# Block 6 Exercise 1: Non-Linear Classification

## MNIST Data
We return to the MNIST data set on handwritten digits to compare non-linear classification algorithms ...   

In [1]:
#imports 
import matplotlib.pyplot as plt
import numpy as np
from sklearn.datasets import fetch_openml

In [2]:
# Load data from https://www.openml.org/d/554
X, y = fetch_openml('mnist_784', version=1, return_X_y=True)


In [3]:
#the full MNIST data set contains 70k samples of digits 0-9 as 28*28 gray scale images (represented as 784 dim vectors)
np.shape(X)

(70000, 784)

In [4]:
X.min()

0.0

In [5]:
#look at max/min value in the data
X.max()

255.0

### E1.1: Cross-Validation and Support Vector Machines
Train and optimize  C-SVM classifier on MNIST (https://scikit-learn.org/stable/modules/generated/sklearn.svm.SVC.html#sklearn.svm.SVC)
* use a RBF kernel
* use *random search* with cross-validation to find the best settings for *gamma* and *C* (https://scikit-learn.org/stable/modules/generated/sklearn.model_selection.RandomizedSearchCV.html#sklearn.model_selection.RandomizedSearchCV)

In [6]:
from sklearn.svm import SVC
from sklearn.model_selection import RandomizedSearchCV
from scipy.stats import uniform
from sklearn.model_selection import train_test_split

In [7]:
X_train, X_test, y_train, y_test = train_test_split(X, y, test_size=0.15)

In [8]:
svm = SVC()

In [13]:
parameters = dict(C=[1,1.5,1.75,2,2.25,2.5],gamma=[10,5,4,3,2.75,2.5,1,0.5,0.25,0.1,'scale'])
search = RandomizedSearchCV(svm, parameters, n_jobs=20,n_iter=5)

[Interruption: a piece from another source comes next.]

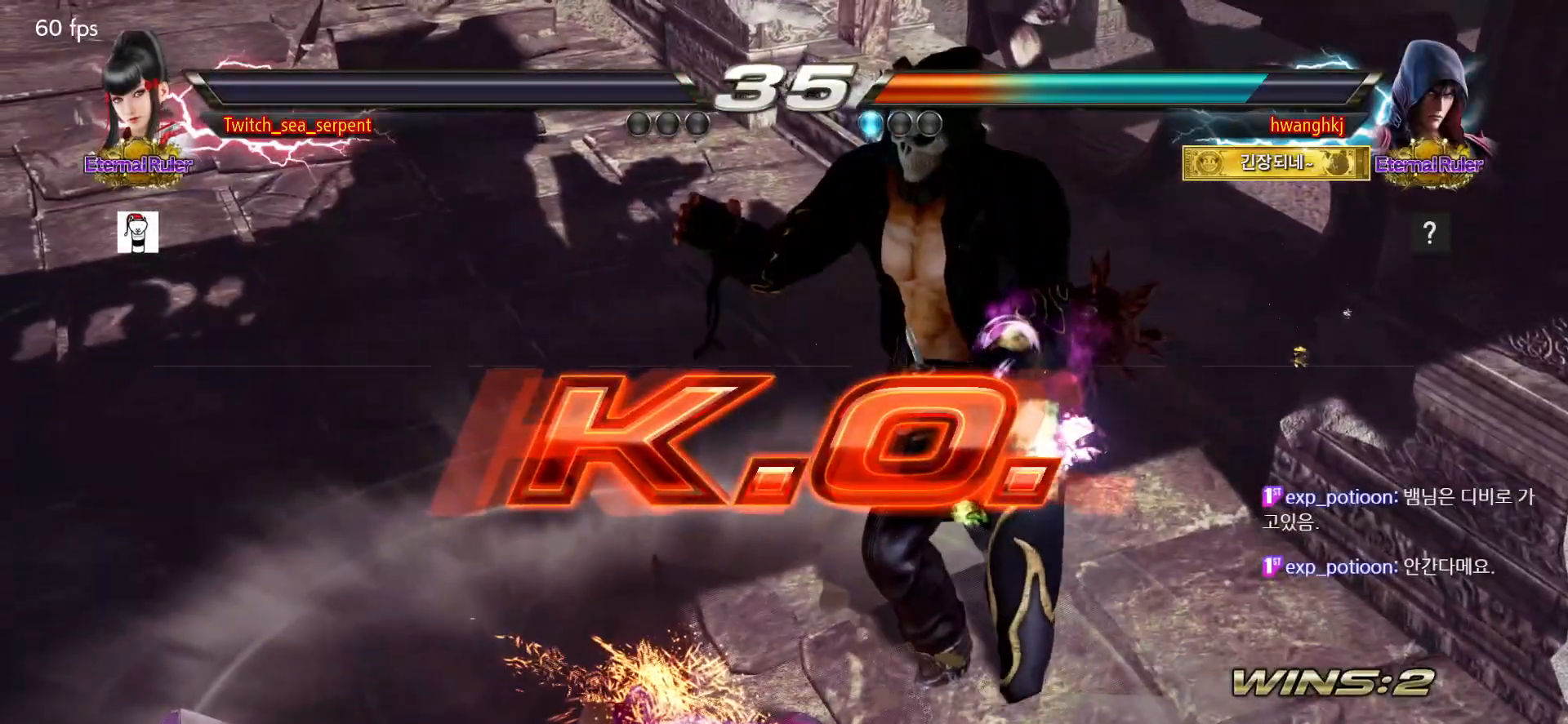
{"dt_ms": 500, "buttons": [], "events": []}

#res=search.fit(X_train,y_train) <- It's a very good idea not using all data in this case
#                                                 - because after 5 hours there are no results :P

res=search.fit(X_train[:10000,:],y_train[:10000])


In [14]:
res.cv_results_

{'mean_fit_time': array([368.77409959, 368.31122675, 368.39364691, 368.77333145,
        143.93932977]),
 'std_fit_time': array([0.72971949, 0.75008831, 0.96537832, 0.56344559, 1.56178747]),
 'mean_score_time': array([40.06399422, 40.1446044 , 39.88161807, 40.01777482, 14.36956434]),
 'std_score_time': array([0.31458483, 0.42980579, 0.17255148, 0.13253761, 0.35395314]),
 'param_gamma': masked_array(data=[0.25, 0.25, 5, 1, 10],
              mask=[False, False, False, False, False],
        fill_value='?',
             dtype=object),
 'param_C': masked_array(data=[2.5, 1.5, 2.5, 2.5, 1],
              mask=[False, False, False, False, False],
        fill_value='?',
             dtype=object),
 'params': [{'gamma': 0.25, 'C': 2.5},
  {'gamma': 0.25, 'C': 1.5},
  {'gamma': 5, 'C': 2.5},
  {'gamma': 1, 'C': 2.5},
  {'gamma': 10, 'C': 1}],
 'split0_test_score': array([0.114, 0.114, 0.114, 0.114, 0.114]),
 'split1_test_score': array([0.114, 0.114, 0.114, 0.114, 0.114]),
 'split2_test_score'

In [15]:
res.best_score_

0.11400000000000002

In [17]:
res.best_params_

{'gamma': 0.25, 'C': 2.5}

### E1.2: Pipelines and simple Neural Networks
Split the MNIST data into  train- and test-sets and then train and evaluate a simple Multi Layer Perceptron (MLP) network. Since the non-linear activation functions of MLPs are sensitive to the scaling on the input (recall the *sigmoid* function), we need to scale all input values to [0,1] 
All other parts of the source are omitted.